▶ Quoted passage:
-- Begin --
Anyone have approximate time bodies washed on king Fisher? I was across the street all weekend. Minus a couple hours early morning and couple hours in afternoon. Never saw anything indicating bodies had recently washed up. Plus that's a pretty fair distance to float in short distance

RIP to those who drowned and condolences to families affected. Saturday was pretty windy and I figured it'd be nasty out through the pass.


----------



## K Man (Jun 21, 2012)

A good friend of mine owns an island in the area, his neighbor was the one that found them and called the CG. His neighbor came to his house right after he found the bodies. Know one knows what happened. They were thinking they may have been in the surf and it got rough. There was one guy still in the boat which was in pretty shallow water. Prayers to the family.


----------



## SSST (Jun 9, 2011)

juan valdez said:


> Anyone have approximate time bodies washed on king Fisher? I was across the street all weekend. Minus a couple hours early morning and couple hours in afternoon. Never saw anything indicating bodies had recently washed up. Plus that's a pretty fair distance to float in short distance
> 
> RIP to those who drowned and condolences to families affected. Saturday was pretty windy and I figured it'd be nasty out through the pass.


First off, condolences to the families involved. I'm thinking the King Fisher Beach is just bad info, my guess is they were found on the beach if they were fishing the surf.


----------



## makoclay (May 25, 2004)

Really sad to hear. I saw USCG boats running in and out of the little jetties early afternoon on Friday. A USCG airplane was in the air as well. I saw them working just north of the little jetties in Matagorda Bay (between the jetties and the pier). 

I read the Victoria Advicate article and assumed they washed ashore on the front beach. Im not sure what evidence there is that they were in the surf. There were some squalls on Friday morning so I wouldn't be surprised to hear that it got pretty rough in Matagorda Bay.


----------



## sotxks (Jul 10, 2011)

I work with both of them also. To my knowledge, all 3 were fairly experienced boaters. Not sure on the details as of right now, will probably find out more in the next few days to come. The men were very top notch guys. A huge loss to the families and us coworkers. They were both pretty big guys. I will try to find out more info.


Sent from my iPhone using Tapatalk


----------



## Trouthappy (Jun 12, 2008)

So far the whole thing sounds pretty fishy, no pun intended. I wonder what deputies have to say, to the boat driver.


----------



## blaze 'em (Jun 4, 2012)

.


----------



## artys_only (Mar 29, 2005)
-- End --
▶ Aim 1: Mark each statement yes or no by whether it agrees with the forum thread, quoting the thread's deciding words. (a) makoclay saw USCG boats early Friday afternoon. (b) K Man says the boat was found in deep water. (c) sotxks says all three men were inexperienced boaters.
▶ Aim 2:
Answer from the forum thread:
(a) According to K Man, who found the bodies and called the CG?
(b) How does the opening post describe the weather on Saturday?
(c) What weather does makoclay mention for Friday morning?

▶ Dataset extract:
-- Begin --
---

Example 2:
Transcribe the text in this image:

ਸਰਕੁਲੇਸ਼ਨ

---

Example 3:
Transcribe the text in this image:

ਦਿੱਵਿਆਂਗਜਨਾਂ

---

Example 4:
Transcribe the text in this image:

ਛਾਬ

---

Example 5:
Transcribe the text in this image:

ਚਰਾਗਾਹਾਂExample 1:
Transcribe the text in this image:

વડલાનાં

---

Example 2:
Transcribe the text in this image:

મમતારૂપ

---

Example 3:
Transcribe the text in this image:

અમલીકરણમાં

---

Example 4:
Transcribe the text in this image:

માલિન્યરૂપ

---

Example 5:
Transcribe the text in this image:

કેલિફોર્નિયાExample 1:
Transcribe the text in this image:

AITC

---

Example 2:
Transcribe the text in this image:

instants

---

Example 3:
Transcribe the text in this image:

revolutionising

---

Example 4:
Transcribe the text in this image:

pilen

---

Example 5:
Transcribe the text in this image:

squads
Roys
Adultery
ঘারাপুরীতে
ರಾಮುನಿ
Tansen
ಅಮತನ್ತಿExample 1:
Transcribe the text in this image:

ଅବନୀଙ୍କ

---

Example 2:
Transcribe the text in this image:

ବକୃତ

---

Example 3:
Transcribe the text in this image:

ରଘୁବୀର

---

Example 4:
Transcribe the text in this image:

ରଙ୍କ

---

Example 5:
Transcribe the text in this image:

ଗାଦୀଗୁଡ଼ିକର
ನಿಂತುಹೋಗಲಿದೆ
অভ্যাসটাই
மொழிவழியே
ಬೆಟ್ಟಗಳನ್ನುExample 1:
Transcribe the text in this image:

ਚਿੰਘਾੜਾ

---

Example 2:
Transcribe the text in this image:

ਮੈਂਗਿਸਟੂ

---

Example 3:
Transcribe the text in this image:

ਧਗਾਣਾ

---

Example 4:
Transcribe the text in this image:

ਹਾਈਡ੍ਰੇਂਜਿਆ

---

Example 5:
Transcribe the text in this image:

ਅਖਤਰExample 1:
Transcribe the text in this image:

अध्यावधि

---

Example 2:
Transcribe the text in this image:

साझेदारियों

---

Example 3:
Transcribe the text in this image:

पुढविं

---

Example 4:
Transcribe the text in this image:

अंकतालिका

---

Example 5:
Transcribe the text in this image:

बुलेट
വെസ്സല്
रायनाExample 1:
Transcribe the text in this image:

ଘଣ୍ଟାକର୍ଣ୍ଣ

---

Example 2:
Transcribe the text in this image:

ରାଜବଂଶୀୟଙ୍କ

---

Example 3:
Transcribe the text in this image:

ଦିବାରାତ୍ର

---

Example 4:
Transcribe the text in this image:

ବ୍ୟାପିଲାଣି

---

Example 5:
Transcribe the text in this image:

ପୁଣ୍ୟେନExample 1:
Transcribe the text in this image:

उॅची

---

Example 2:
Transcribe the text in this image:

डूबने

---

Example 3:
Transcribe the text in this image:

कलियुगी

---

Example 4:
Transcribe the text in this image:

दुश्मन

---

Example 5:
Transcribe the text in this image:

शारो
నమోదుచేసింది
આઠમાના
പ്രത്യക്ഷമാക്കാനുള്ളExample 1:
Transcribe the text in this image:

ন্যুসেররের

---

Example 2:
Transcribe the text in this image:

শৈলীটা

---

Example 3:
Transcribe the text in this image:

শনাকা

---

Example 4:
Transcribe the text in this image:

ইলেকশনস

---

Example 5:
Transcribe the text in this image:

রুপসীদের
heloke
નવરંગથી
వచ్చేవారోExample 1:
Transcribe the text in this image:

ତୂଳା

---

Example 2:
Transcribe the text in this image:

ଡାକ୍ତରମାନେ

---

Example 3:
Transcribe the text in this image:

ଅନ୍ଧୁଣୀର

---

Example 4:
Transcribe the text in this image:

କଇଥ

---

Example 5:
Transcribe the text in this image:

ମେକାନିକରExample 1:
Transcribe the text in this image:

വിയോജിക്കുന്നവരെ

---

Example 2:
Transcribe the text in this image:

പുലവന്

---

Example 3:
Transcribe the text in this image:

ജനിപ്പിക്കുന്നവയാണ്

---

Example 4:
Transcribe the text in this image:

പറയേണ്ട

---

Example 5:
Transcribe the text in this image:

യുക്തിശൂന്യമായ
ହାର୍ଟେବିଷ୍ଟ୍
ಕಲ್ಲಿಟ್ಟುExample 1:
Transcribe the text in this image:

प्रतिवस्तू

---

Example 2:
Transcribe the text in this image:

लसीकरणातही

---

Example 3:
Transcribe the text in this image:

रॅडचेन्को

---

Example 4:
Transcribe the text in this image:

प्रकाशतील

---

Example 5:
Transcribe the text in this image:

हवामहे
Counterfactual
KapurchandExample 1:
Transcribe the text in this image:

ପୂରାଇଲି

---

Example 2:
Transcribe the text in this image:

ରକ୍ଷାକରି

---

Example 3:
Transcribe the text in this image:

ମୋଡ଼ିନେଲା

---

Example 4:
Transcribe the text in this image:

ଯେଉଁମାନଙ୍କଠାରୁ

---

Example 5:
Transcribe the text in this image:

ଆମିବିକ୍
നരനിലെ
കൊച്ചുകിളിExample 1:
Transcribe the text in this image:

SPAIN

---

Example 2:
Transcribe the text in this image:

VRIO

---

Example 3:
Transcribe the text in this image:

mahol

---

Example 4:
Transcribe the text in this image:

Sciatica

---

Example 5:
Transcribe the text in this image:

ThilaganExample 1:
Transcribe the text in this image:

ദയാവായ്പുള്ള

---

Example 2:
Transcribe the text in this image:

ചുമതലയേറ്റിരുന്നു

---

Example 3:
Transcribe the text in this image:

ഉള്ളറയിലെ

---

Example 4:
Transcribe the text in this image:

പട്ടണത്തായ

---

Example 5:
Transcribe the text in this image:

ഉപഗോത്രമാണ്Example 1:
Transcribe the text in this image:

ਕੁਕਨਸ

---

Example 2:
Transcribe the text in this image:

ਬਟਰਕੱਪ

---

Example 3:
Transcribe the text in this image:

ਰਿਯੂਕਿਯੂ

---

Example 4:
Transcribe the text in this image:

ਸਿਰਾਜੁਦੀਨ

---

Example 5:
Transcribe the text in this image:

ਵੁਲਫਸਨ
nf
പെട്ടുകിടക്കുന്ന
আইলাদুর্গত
-- End --
▶ Result 1:
(a) Yes: "I saw USCG boats running in and out of the little jetties early afternoon on Friday."
(b) No: "There was one guy still in the boat which was in pretty shallow water."
(c) No: "To my knowledge, all 3 were fairly experienced boaters."

▶ Result 2:
(a) The neighbor of K Man's friend, who owns an island in the area.
(b) Pretty windy.
(c) Some squalls.